- TEXT SHOWN
────────
I’ve no reason to believe it was a premeditated strategy in Employ Media’s case, but precedent has now been set for future TLD applicants to use “community” as a foot in the door for broader aspirations.
To take a stupid, extreme, unrealistic example, imagine that ICM Registry’s .xxx flops badly. Should the company be allowed to start selling all the good .xxx domains to churches and other anti-porn campaigners? That would be a pretty big departure from its promises.
There were similar concerns, although not nearly as loudly expressed, with regards to Telnic’s recent contract changes, which will allow it to start registering phone number domain names in .tel, despite years of promises that it would not.
Go Daddy’s policy chief Tim Ruiz objected to the proposal on the grounds that it would be “unfair to other [.tel] applicants and potential applicants to allow an sTLD to change its purpose after the fact.”
The ICANN Board Governance Committee, which handles Reconsideration Requests, acknowledged these problems in its decision on .jobs in Cartagena (pdf), concluding that it:

thinks that the Board should address the need for a process to evaluate amendments that may have the effect of changing, or seeking to change, an sTLD Charter or Stated Purpose of a sponsored, restricted or community-based TLD.
────────
- MATERIAL PROVIDED

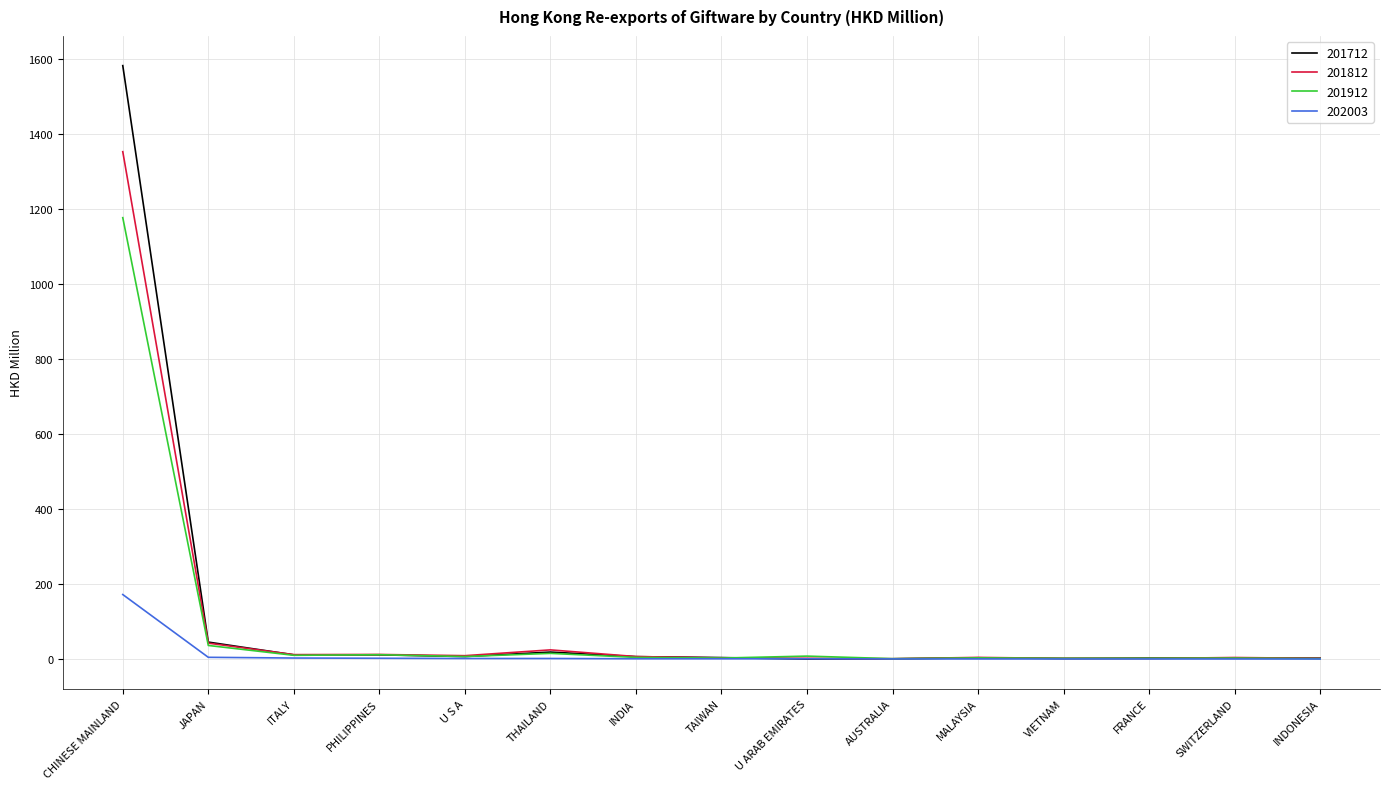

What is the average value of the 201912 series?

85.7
────────
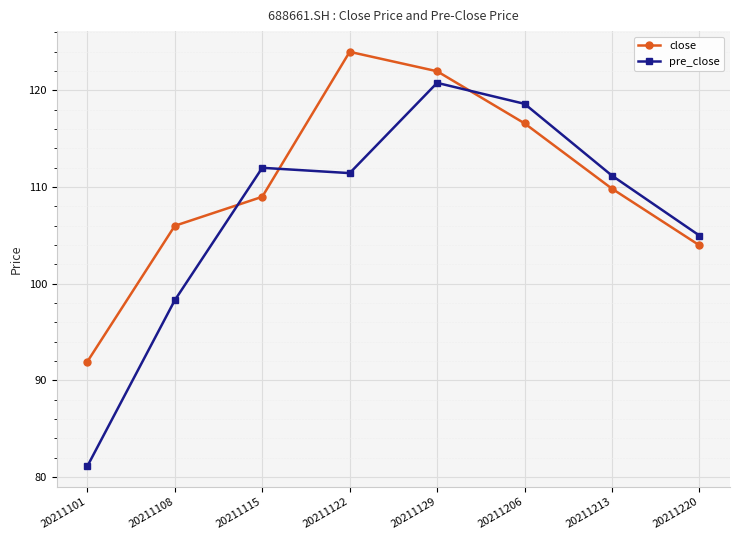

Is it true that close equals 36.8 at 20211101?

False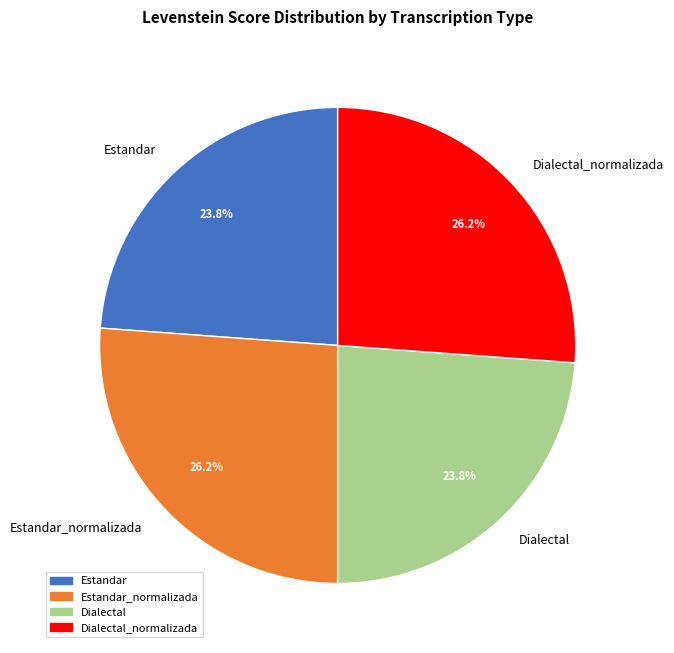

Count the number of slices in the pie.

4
────────
- EXERCISE REQUIREMENTS
**A)** Update the passage on TLD purpose changes from "The ICANN Board" to "or community-based TLD.", replacing "Cartagena" with "Nairobi".
**B)** Extend the passage on sponsored TLDs changing their stated purpose beyond its final sentence.

- ACTIVITY ANSWERS
**A)**
The ICANN Board Governance Committee, which handles Reconsideration Requests, acknowledged these problems in its decision on .jobs in Nairobi (pdf), concluding that it:

thinks that the Board should address the need for a process to evaluate amendments that may have the effect of changing, or seeking to change, an sTLD Charter or Stated Purpose of a sponsored, restricted or community-based TLD.

**B)**
The BGC seems to be saying that the RSEP is not up to the task of dealing with community-based TLDs that later decide their business plans are not the money-spinners they had hoped and want to loosen up their agreed community restrictions.
The committee went on to say that:

Because such a process may impact gTLDs greatly and is a policy issue, the GNSO is the natural starting point for evaluating such a process. We therefore further recommend that the Board direct the CEO to create a briefing paper for the GNSO to consider on this matter, and for the GNSO to determine whether a policy development process should be commenced.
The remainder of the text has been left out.